Je ne peux pas l'abandonner, peu importe ce que ça m'en coûte, je dois la sauver.

- Nous allons venir à la capitale, mais qu'est ce qui nous prouve que vous tiendrez parole ?

- Non Cole ! M'ordonne Laylana alors que Niler resserre son emprise sur elle pour la faire taire.

- Lana tais-toi ! Je ne vais pas t'abandonner et tu le sais !

Cette dernière phrase jette un froid qui dure quelques secondes. Les yeux de Lana deviennent brillants. Elle semble réfléchir tandis que des larmes coulent sur ces joues.

- Je suis désolé, dit-elle la voix tremblante.

Elle prend une grande inspiration et cesse de pleurer. Sa voix est désormais pleine d'assurance.

- Il faut que vous gagniez. Je t'aime Cole, merci pour tout, déclare-t-elle en laissant échapper une dernière larme. Elle saisit la main armée de Niler et appuie sur la détente. L'arme fait feu, tirant une balle qui traverse la tête de Lana. Niler semble sous le choc puis lâche le corps de ma sœur dont la tête est désormais éclatée et méconnaissable. Il y a un mouvement de panique autour de lui puis la vidéo est coupée et l’écran devient noir. Il règne un silence de mort autour de moi tandis que j’essaie de comprendre ce qui vient de se passer.

Non, impossible. Ça ne se peut pas ! Les larmes montent immédiatement, pleines de douleurs et de haine. Je crie à m'arracher les cordes vocales. Je frappe et détruit tout ce qui me passe sous la main. Je lance des écrans, tape sur le mur, retourne un bureau, donne un coup de pied dans une chaise qui s’envole à travers la pièce. Impossible ! Elle n'est pas morte ! Pas elle ! Chris devait la surveiller ! Chris ! Il est là, le regard perdu sur l'écran qui est maintenant noir, les yeux baignés de larmes. Je fonce sur lui et le plaque au sol. Il ne se défend même pas. Il a tué ma sœur ! Elle est morte à cause de lui ! Je le frappe encore et encore en hurlant, jusqu’à ce que son visage soit en sang. Les gardes du corps de Fox se jettent sur moi mais je les repousse sans peine. Fox les retient, personne n’ose agir autour de moi.
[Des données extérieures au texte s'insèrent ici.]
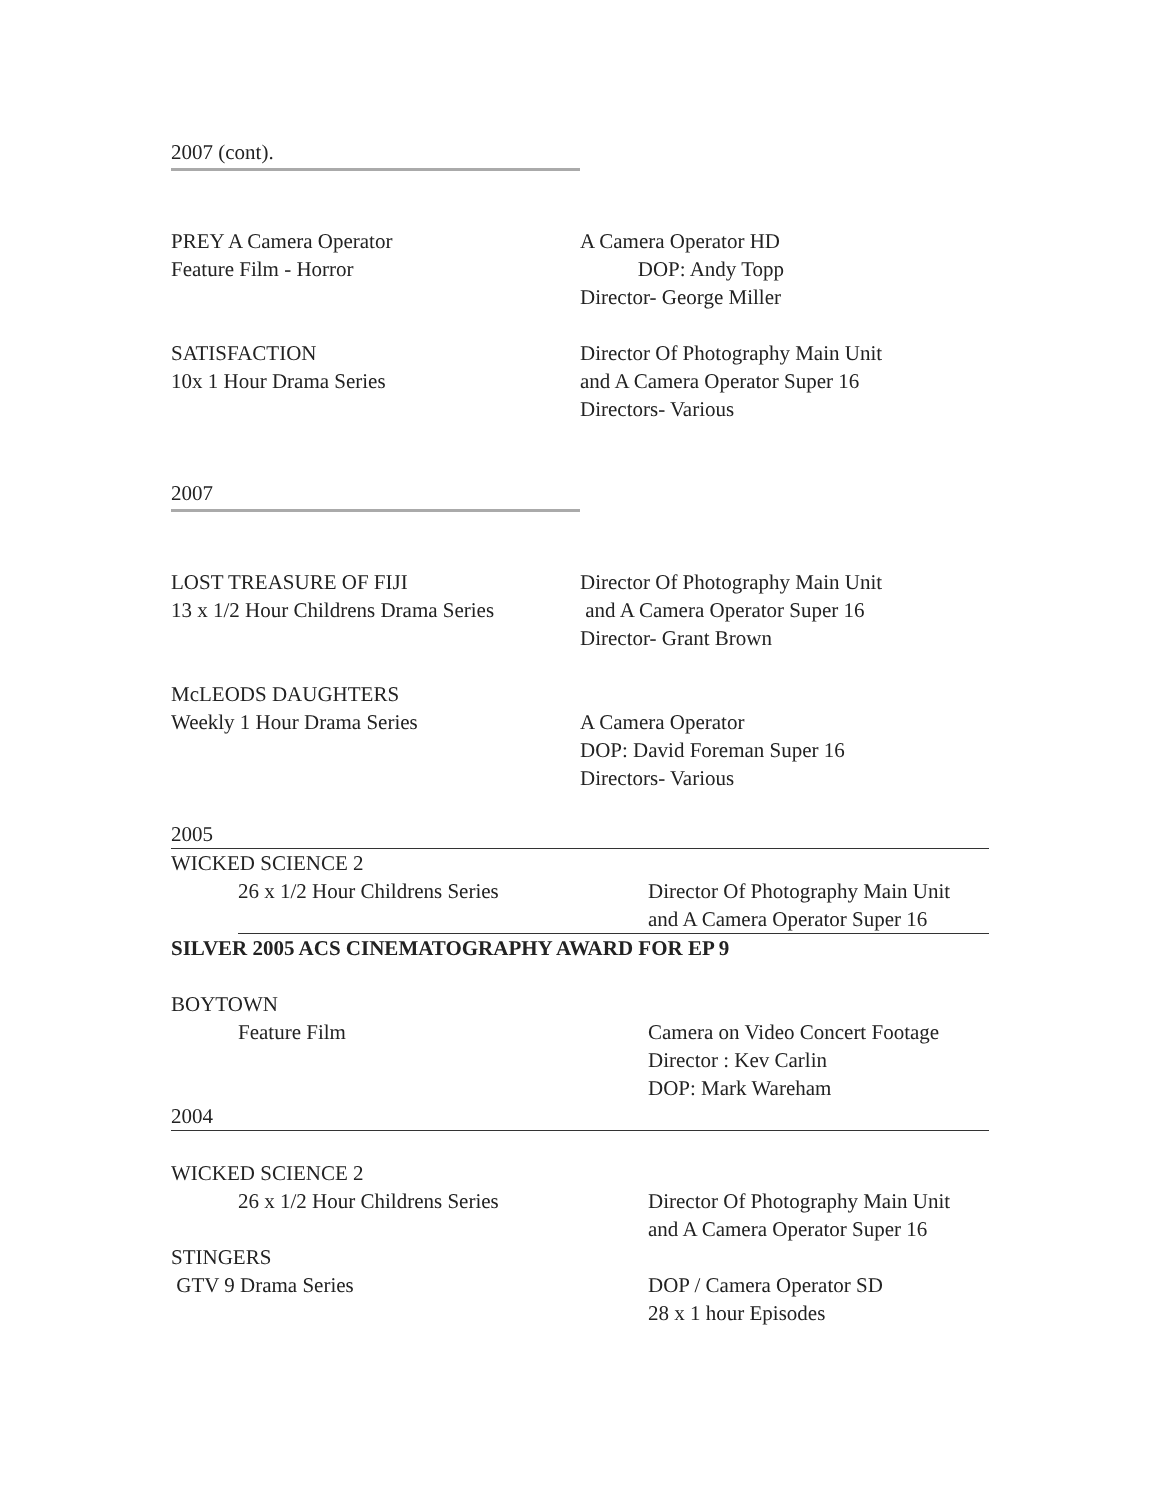2007 (cont).
PREY A Camera Operator
Feature Film - Horror
A Camera Operator HD
DOP: Andy Topp
Director- George Miller
SATISFACTION
10x 1 Hour Drama Series
Director Of Photography Main Unit
and A Camera Operator Super 16
Directors- Various
2007
LOST TREASURE OF FIJI
13 x 1/2 Hour Childrens Drama Series
Director Of Photography Main Unit
and A Camera Operator Super 16
Director- Grant Brown
McLEODS DAUGHTERS
Weekly 1 Hour Drama Series A Camera Operator
DOP: David Foreman Super 16
Directors- Various
2005
WICKED SCIENCE 2
26 x 1/2 Hour Childrens Series Director Of Photography Main Unit
and A Camera Operator Super 16
SILVER 2005 ACS CINEMATOGRAPHY AWARD FOR EP 9
BOYTOWN
Feature Film Camera on Video Concert Footage
Director : Kev Carlin
DOP: Mark Wareham
2004
WICKED SCIENCE 2
26 x 1/2 Hour Childrens Series Director Of Photography Main Unit
and A Camera Operator Super 16
STINGERS
GTV 9 Drama Series DOP / Camera Operator SD
28 x 1 hour Episodes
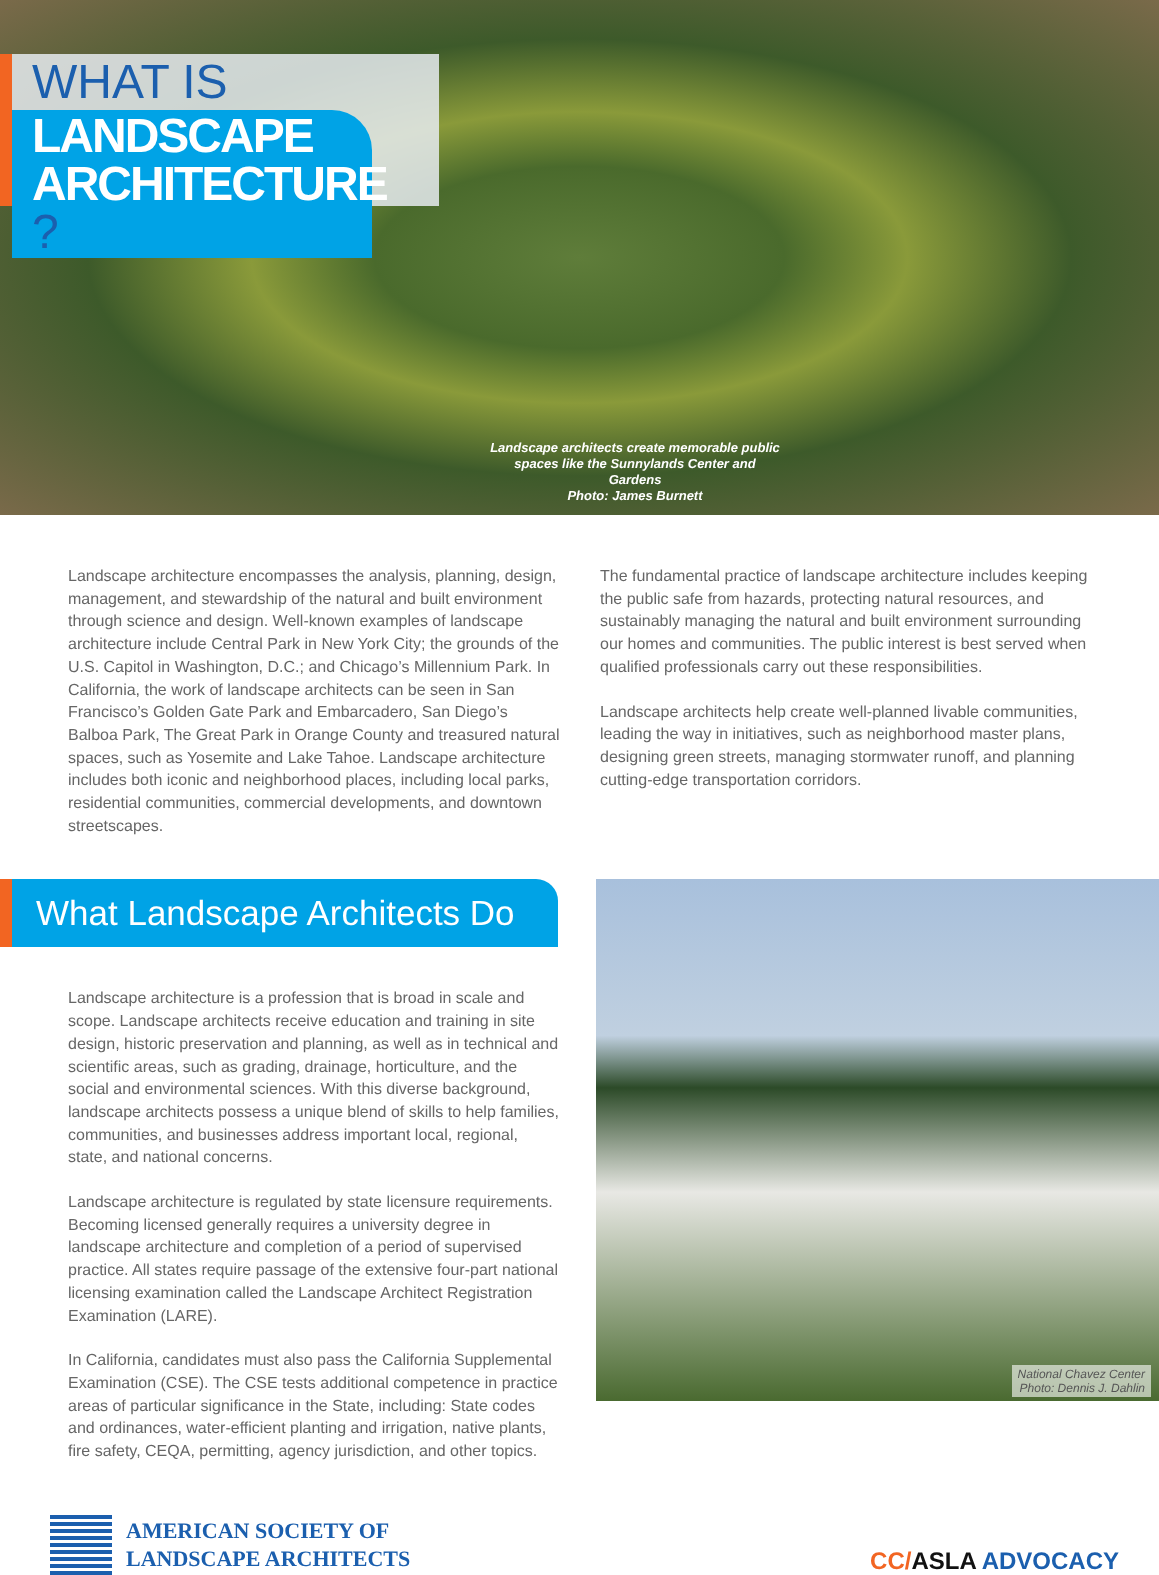WHAT IS
LANDSCAPE
ARCHITECTURE ?
Landscape architects create memorable public spaces like the Sunnylands Center and Gardens
Photo: James Burnett
Landscape architecture encompasses the analysis, planning, design, management, and stewardship of the natural and built environment through science and design. Well-known examples of landscape architecture include Central Park in New York City; the grounds of the U.S. Capitol in Washington, D.C.; and Chicago’s Millennium Park. In California, the work of landscape architects can be seen in San Francisco’s Golden Gate Park and Embarcadero, San Diego’s Balboa Park, The Great Park in Orange County and treasured natural spaces, such as Yosemite and Lake Tahoe. Landscape architecture includes both iconic and neighborhood places, including local parks, residential communities, commercial developments, and downtown streetscapes.
The fundamental practice of landscape architecture includes keeping the public safe from hazards, protecting natural resources, and sustainably managing the natural and built environment surrounding our homes and communities. The public interest is best served when qualified professionals carry out these responsibilities.
Landscape architects help create well-planned livable communities, leading the way in initiatives, such as neighborhood master plans, designing green streets, managing stormwater runoff, and planning cutting-edge transportation corridors.
What Landscape Architects Do
Landscape architecture is a profession that is broad in scale and scope. Landscape architects receive education and training in site design, historic preservation and planning, as well as in technical and scientific areas, such as grading, drainage, horticulture, and the social and environmental sciences. With this diverse background, landscape architects possess a unique blend of skills to help families, communities, and businesses address important local, regional, state, and national concerns.
Landscape architecture is regulated by state licensure requirements. Becoming licensed generally requires a university degree in landscape architecture and completion of a period of supervised practice. All states require passage of the extensive four-part national licensing examination called the Landscape Architect Registration Examination (LARE).
In California, candidates must also pass the California Supplemental Examination (CSE). The CSE tests additional competence in practice areas of particular significance in the State, including: State codes and ordinances, water-efficient planting and irrigation, native plants, fire safety, CEQA, permitting, agency jurisdiction, and other topics.
National Chavez Center
Photo: Dennis J. Dahlin
AMERICAN SOCIETY OF
LANDSCAPE ARCHITECTS
CC/ASLA ADVOCACY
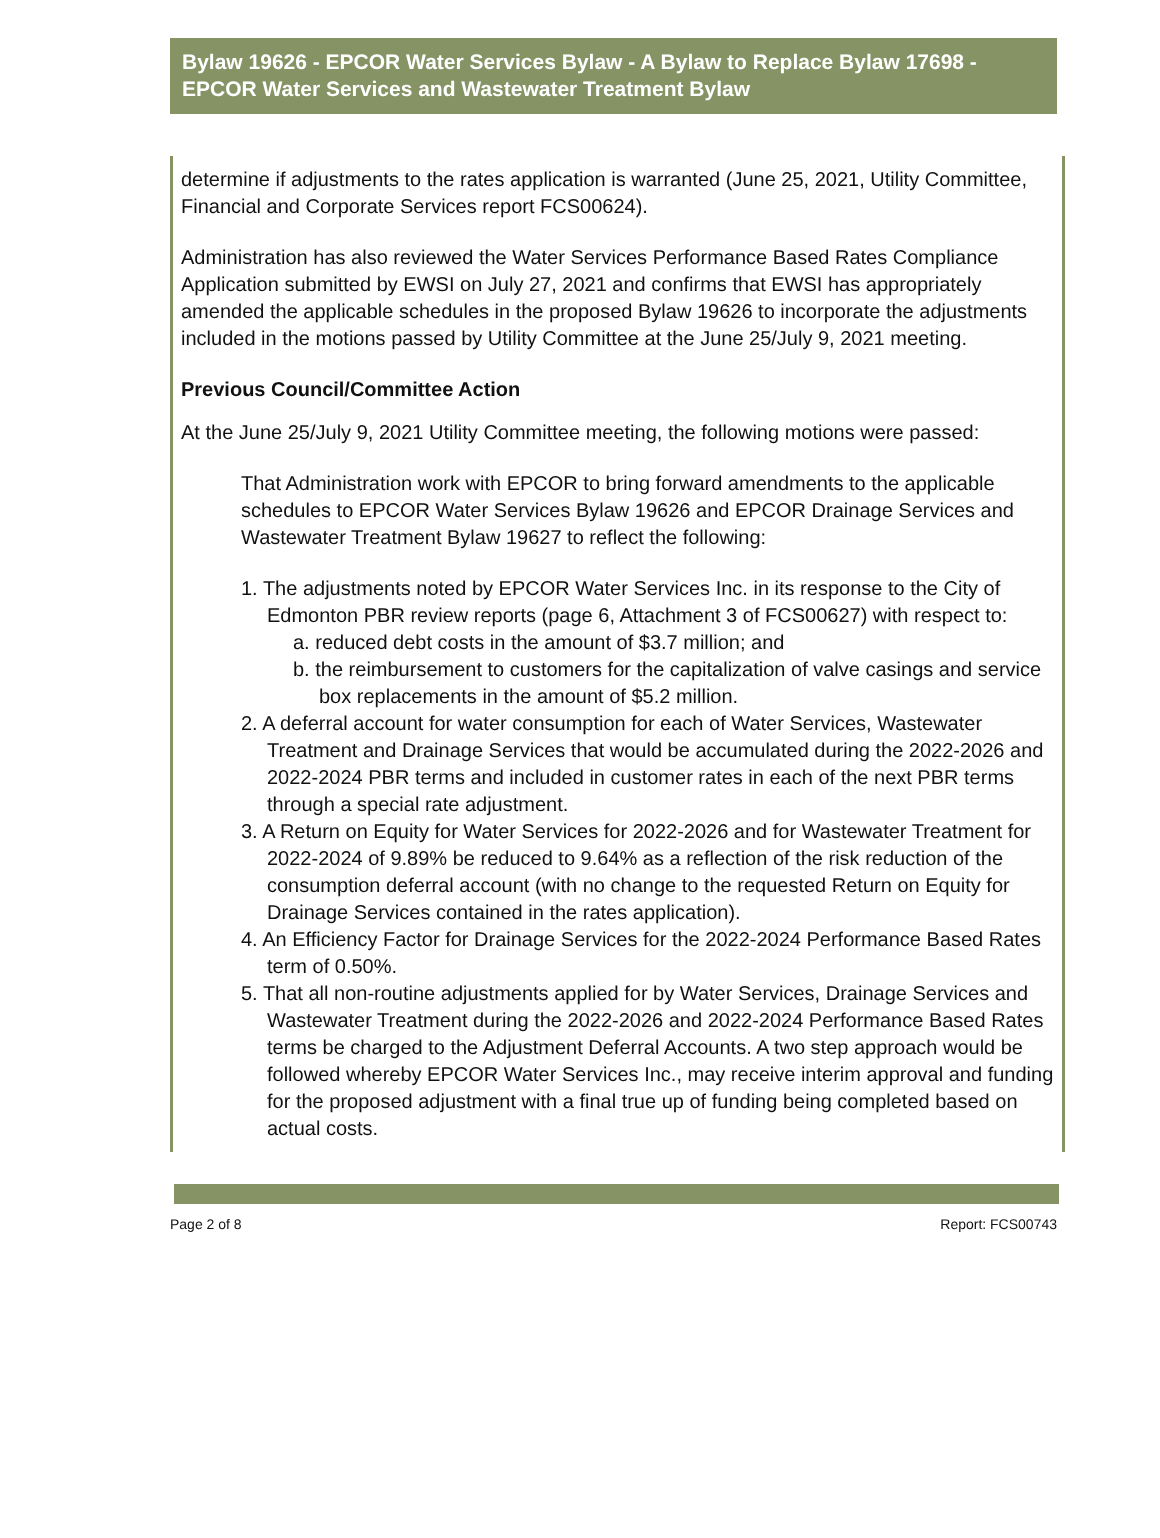Bylaw 19626 - EPCOR Water Services Bylaw - A Bylaw to Replace Bylaw 17698 - EPCOR Water Services and Wastewater Treatment Bylaw
determine if adjustments to the rates application is warranted (June 25, 2021, Utility Committee, Financial and Corporate Services report FCS00624).
Administration has also reviewed the Water Services Performance Based Rates Compliance Application submitted by EWSI on July 27, 2021 and confirms that EWSI has appropriately amended the applicable schedules in the proposed Bylaw 19626 to incorporate the adjustments included in the motions passed by Utility Committee at the June 25/July 9, 2021 meeting.
Previous Council/Committee Action
At the June 25/July 9, 2021 Utility Committee meeting, the following motions were passed:
That Administration work with EPCOR to bring forward amendments to the applicable schedules to EPCOR Water Services Bylaw 19626 and EPCOR Drainage Services and Wastewater Treatment Bylaw 19627 to reflect the following:
1. The adjustments noted by EPCOR Water Services Inc. in its response to the City of Edmonton PBR review reports (page 6, Attachment 3 of FCS00627) with respect to:
a. reduced debt costs in the amount of $3.7 million; and
b. the reimbursement to customers for the capitalization of valve casings and service box replacements in the amount of $5.2 million.
2. A deferral account for water consumption for each of Water Services, Wastewater Treatment and Drainage Services that would be accumulated during the 2022-2026 and 2022-2024 PBR terms and included in customer rates in each of the next PBR terms through a special rate adjustment.
3. A Return on Equity for Water Services for 2022-2026 and for Wastewater Treatment for 2022-2024 of 9.89% be reduced to 9.64% as a reflection of the risk reduction of the consumption deferral account (with no change to the requested Return on Equity for Drainage Services contained in the rates application).
4. An Efficiency Factor for Drainage Services for the 2022-2024 Performance Based Rates term of 0.50%.
5. That all non-routine adjustments applied for by Water Services, Drainage Services and Wastewater Treatment during the 2022-2026 and 2022-2024 Performance Based Rates terms be charged to the Adjustment Deferral Accounts. A two step approach would be followed whereby EPCOR Water Services Inc., may receive interim approval and funding for the proposed adjustment with a final true up of funding being completed based on actual costs.
Page 2 of 8 Report: FCS00743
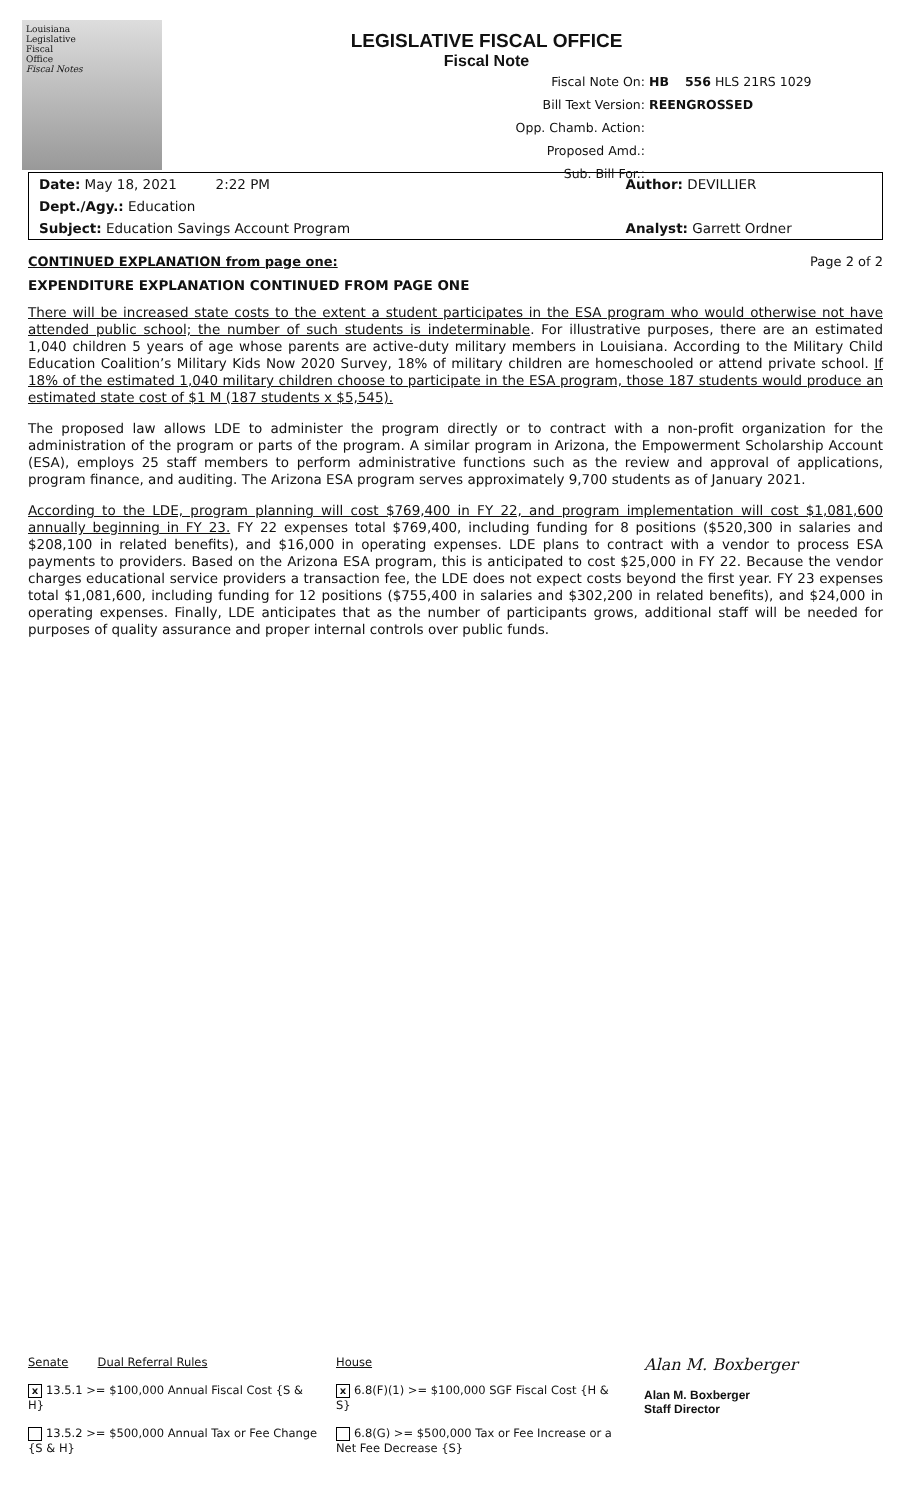Louisiana
Legislative
Fiscal
Office
Fiscal Notes
LEGISLATIVE FISCAL OFFICE
Fiscal Note
Fiscal Note On: HB 556 HLS 21RS 1029
Bill Text Version: REENGROSSED
Opp. Chamb. Action:
Proposed Amd.:
Sub. Bill For.:
Date: May 18, 2021 2:22 PM
Author: DEVILLIER
Dept./Agy.: Education
Subject: Education Savings Account Program
Analyst: Garrett Ordner
CONTINUED EXPLANATION from page one: Page 2 of 2
EXPENDITURE EXPLANATION CONTINUED FROM PAGE ONE
There will be increased state costs to the extent a student participates in the ESA program who would otherwise not have attended public school; the number of such students is indeterminable. For illustrative purposes, there are an estimated 1,040 children 5 years of age whose parents are active-duty military members in Louisiana. According to the Military Child Education Coalition’s Military Kids Now 2020 Survey, 18% of military children are homeschooled or attend private school. If 18% of the estimated 1,040 military children choose to participate in the ESA program, those 187 students would produce an estimated state cost of $1 M (187 students x $5,545).
The proposed law allows LDE to administer the program directly or to contract with a non-profit organization for the administration of the program or parts of the program. A similar program in Arizona, the Empowerment Scholarship Account (ESA), employs 25 staff members to perform administrative functions such as the review and approval of applications, program finance, and auditing. The Arizona ESA program serves approximately 9,700 students as of January 2021.
According to the LDE, program planning will cost $769,400 in FY 22, and program implementation will cost $1,081,600 annually beginning in FY 23. FY 22 expenses total $769,400, including funding for 8 positions ($520,300 in salaries and $208,100 in related benefits), and $16,000 in operating expenses. LDE plans to contract with a vendor to process ESA payments to providers. Based on the Arizona ESA program, this is anticipated to cost $25,000 in FY 22. Because the vendor charges educational service providers a transaction fee, the LDE does not expect costs beyond the first year. FY 23 expenses total $1,081,600, including funding for 12 positions ($755,400 in salaries and $302,200 in related benefits), and $24,000 in operating expenses. Finally, LDE anticipates that as the number of participants grows, additional staff will be needed for purposes of quality assurance and proper internal controls over public funds.
Senate Dual Referral Rules
x 13.5.1 >= $100,000 Annual Fiscal Cost {S & H}
13.5.2 >= $500,000 Annual Tax or Fee Change {S & H}
House
x 6.8(F)(1) >= $100,000 SGF Fiscal Cost {H & S}
6.8(G) >= $500,000 Tax or Fee Increase or a Net Fee Decrease {S}
Alan M. Boxberger
Alan M. Boxberger
Staff Director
Ils savent sans doute que rien ne m'empêchera de tuer le responsable de la mort de ma sœur. Je saisis le cou de Chris et serre aussi fort que je le peux. Ses yeux rougissent et sortent de leurs orbites, ses veines gonflent et ses lèvres bleuissent. Quelqu’un essaie d’intervenir mais il n’arrivera pas à me faire lâcher prise. Je sers la trachée de Chris et le secoue comme un fou en lui hurlant dessus. Tout le monde se jette sur moi, m’ordonnant de le lâcher, mais en vain. Il est en train de perdre connaissance quand je sens comme un pincement dans mon cou suivi d’une horrible sensation de brûlure. Je lâche Chris et me retourne pour affronter mes agresseurs. Je suis face à Morgane. Elle a les yeux humides et une seringue vide à la main. Je comprends soudainement ce qu’elle vient de faire lorsque la douleur s'intensifie et se diffuse dans tout mon torse. Ça devient très vite insupportable. Je hurle, cogne dans tout ce qui est à proximité. Je suis à bout. Je sens mon corps en feu, je suis plein de rancœur et de tristesse. Mon cœur est en miettes et j'en veux au monde entier. Je tombe à genoux, épuisé par ma rage. Je prends un dernier souffle et je hurle toute la haine, toute la douleur physique et surtout mentale que je ressens. Je pousse un dernier cri noyé dans les larmes en pensant au visage meurtri de ma sœur puis je perds connaissance.